**Kutipan Pilihan:**
....

TERASMALUKU.COM,-AMBON- Manager Advokasi Sekretariat National Forum Indonesia Untuk Transparansi Anggaran (Seknas FITRA), Ervyn Kaffah menyampaikan salut atas pernyataan “perang” dari Gubernur Maluku Murad Ismail kepada Menteri Kelautan dan Perikanan Susi Pudjiastuti. Menurut Ervyn, kepala daerah mesti kritis terhadap kebijakan pemerintah pusat (Pempus) yang bisa berdampak luas pada nasib daerah.
Meski demikian, ia menilai hanya sebagian saja dari statement Gubernur Murad yang mudah ditindaklanjuti. Sebagian besar memerlukan perubahan UU dan regulasi teknis. Menurutnya langkah koordinasi dan diskusi dengan Kementerian Kelautan dan Perikanan (KKP) dipandang lebih masuk akal untuk menemukan solusi.
BACA JUGA : Kebijakan Menteri Susi Merugikan Maluku, Gubernur Nyatakan “Perang”
Dalam siaran pers yang diterima Terasmaluku.com, Rabu (4/9/2019) Ervyn mengatakan skema penerimaan negara berkaitan dengan wewenang pengelolaan wilayah laut dimana untuk jarak >12 mil adalah wewenang Pempus, sementara daerah memiliki kewenangan <12 mil (dibagi antara Provinsi dan kab/kota), dan kedua, wewenang perijinan berkaitan dengan Gross tonase (GT) kapal penangkap maupun pengangkut ikan. Kedua hal tersebut diatur oleh UU nomor 23 tahun 2014 tentang Pemerintahan Daerah.
“Sehingga jika ingin ada perubahan skema kewenangan maka harus dilakukan revisi pembagian wewenang tersebut dalam UU. Dan hal itu cukup sulit dilakukan. Butuh effort (upaya) bersama dari sejumlah Pemda untuk melakukannya,” kata Ervyn.
Ervyn menjelaskan bahwa pendapatan negara dari sektor sumber daya alam (SDA) meliputi dua sumber. Yakni pajak dan pendapatan negara bukan pajak (PNBP). Dari penerimaan tersebut, daerah-daerah kemudian mendapatkan transfer dari pusat berupa DBH Pajak dan DBH SDA. Hal tersebut juga berlaku di sektor perikanan, dimana daerah mendapat DBH Pajak (PPh Badan dan PPh perseorangan) atas usaha di sektor perikanan, dan DBH SDA sektor perikanan.

....

**Data untuk Analisis:**
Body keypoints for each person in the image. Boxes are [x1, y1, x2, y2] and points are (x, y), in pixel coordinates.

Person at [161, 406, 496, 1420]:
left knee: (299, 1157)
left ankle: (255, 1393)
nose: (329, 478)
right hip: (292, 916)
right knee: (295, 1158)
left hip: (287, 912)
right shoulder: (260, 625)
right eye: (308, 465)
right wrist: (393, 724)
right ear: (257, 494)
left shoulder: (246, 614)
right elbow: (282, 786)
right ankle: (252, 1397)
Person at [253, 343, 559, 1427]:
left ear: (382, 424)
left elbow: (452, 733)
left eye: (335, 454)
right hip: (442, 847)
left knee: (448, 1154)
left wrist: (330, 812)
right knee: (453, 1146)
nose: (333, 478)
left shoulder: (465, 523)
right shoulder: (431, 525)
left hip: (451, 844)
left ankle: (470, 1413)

....

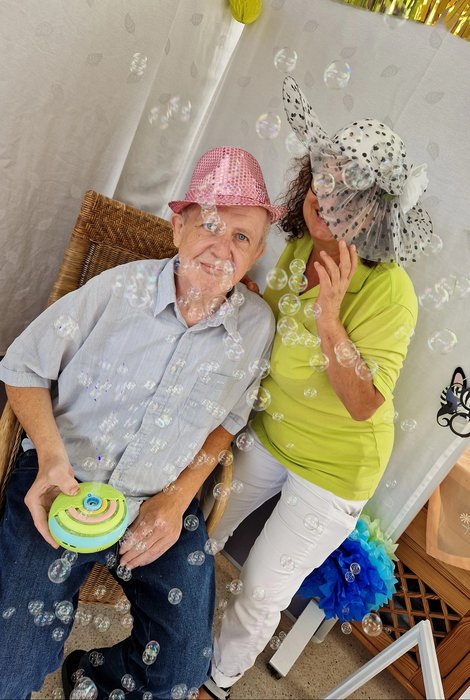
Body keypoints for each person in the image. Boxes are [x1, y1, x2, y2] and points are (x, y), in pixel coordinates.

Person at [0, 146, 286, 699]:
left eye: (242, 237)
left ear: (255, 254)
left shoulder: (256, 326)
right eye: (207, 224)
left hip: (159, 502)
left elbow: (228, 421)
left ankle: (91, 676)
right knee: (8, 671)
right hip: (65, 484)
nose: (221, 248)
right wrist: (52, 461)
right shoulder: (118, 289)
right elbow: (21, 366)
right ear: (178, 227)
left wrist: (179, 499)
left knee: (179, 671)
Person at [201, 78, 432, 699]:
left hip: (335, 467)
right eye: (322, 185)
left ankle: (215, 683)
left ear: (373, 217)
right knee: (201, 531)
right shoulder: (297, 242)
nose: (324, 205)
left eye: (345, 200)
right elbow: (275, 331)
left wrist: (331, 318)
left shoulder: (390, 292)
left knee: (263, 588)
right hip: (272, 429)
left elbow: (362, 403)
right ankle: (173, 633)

....

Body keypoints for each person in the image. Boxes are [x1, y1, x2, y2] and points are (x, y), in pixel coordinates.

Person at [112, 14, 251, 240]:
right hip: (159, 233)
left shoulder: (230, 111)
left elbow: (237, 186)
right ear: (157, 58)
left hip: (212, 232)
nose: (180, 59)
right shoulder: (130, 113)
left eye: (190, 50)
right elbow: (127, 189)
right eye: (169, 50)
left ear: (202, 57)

....

**Latihan A:**
Menurut artikel tentang tanggapan Seknas FITRA atas pernyataan Gubernur Maluku, undang-undang apa yang mengatur wewenang pengelolaan wilayah laut dan perizinan kapal?
**Latihan B:**
Tuliskan kembali bagian artikel tentang tanggapan Seknas FITRA atas pernyataan Gubernur Maluku, dimulai dari "TERASMALUKU.COM,-AMBON- Manager Advokasi" dan berakhir pada "pada nasib daerah.", dengan mengganti "salut" menjadi "apresiasi".
**Latihan C:**
Lanjutkan artikel tentang tanggapan Seknas FITRA atas pernyataan Gubernur Maluku dari kalimat terakhir yang tercantum.
Item-item tersebut adalah bahan tersendiri yang terpisah dari artikel.

**Jawaban Anda A:**
UU nomor 23 tahun 2014 tentang Pemerintahan Daerah.

**Jawaban Anda B:**
TERASMALUKU.COM,-AMBON- Manager Advokasi Sekretariat National Forum Indonesia Untuk Transparansi Anggaran (Seknas FITRA), Ervyn Kaffah menyampaikan apresiasi atas pernyataan “perang” dari Gubernur Maluku Murad Ismail kepada Menteri Kelautan dan Perikanan Susi Pudjiastuti. Menurut Ervyn, kepala daerah mesti kritis terhadap kebijakan pemerintah pusat (Pempus) yang bisa berdampak luas pada nasib daerah.

**Jawaban Anda C:**
BACA JUGA : Menteri Susi Ternyata Tidak Tepati Janji Kucurkan Rp 4 Triliun Untuk Maluku
Ervyn menegaskan tidak ada hubungannya antara kebijakan moratorium kapal asing dengan penerimaan negara. Bahkan, jika kebijakan moratorium itu efektif, jumlah penerimaan negara baik pajak maupun non pajak dipastikan meningkat. Kaitannya dengan pendapatan daerah, jelasnya, untuk DBH Pajak akan tergantung pada dimana perusahaan tersebut terdaftar.
Untuk PNBP, jika illegal fishing oleh kapal asing tak lagi berlangsung, maka kapal dalam negeri lah yang beroperasi, dan bisa meningkatkan PNBP, dan sebagai konsekwensinya bagian DBH perikanan untuk daerah akan meningkat pula.
Namun berbeda dengan sektor SDA lainnya, DBH sektor perikanan menurut UU 23/2014 tentang Pemerintahan Daerah dibagi masing-masing 20% dari seluruh penerimaan PNBP perikanan untuk Pemerintah Pusat dan 80% untuk seluruh pemerintah kab/kota di provinsi bersangkutan. Sementara itu, Pemprov memang tidak kebagian jatah.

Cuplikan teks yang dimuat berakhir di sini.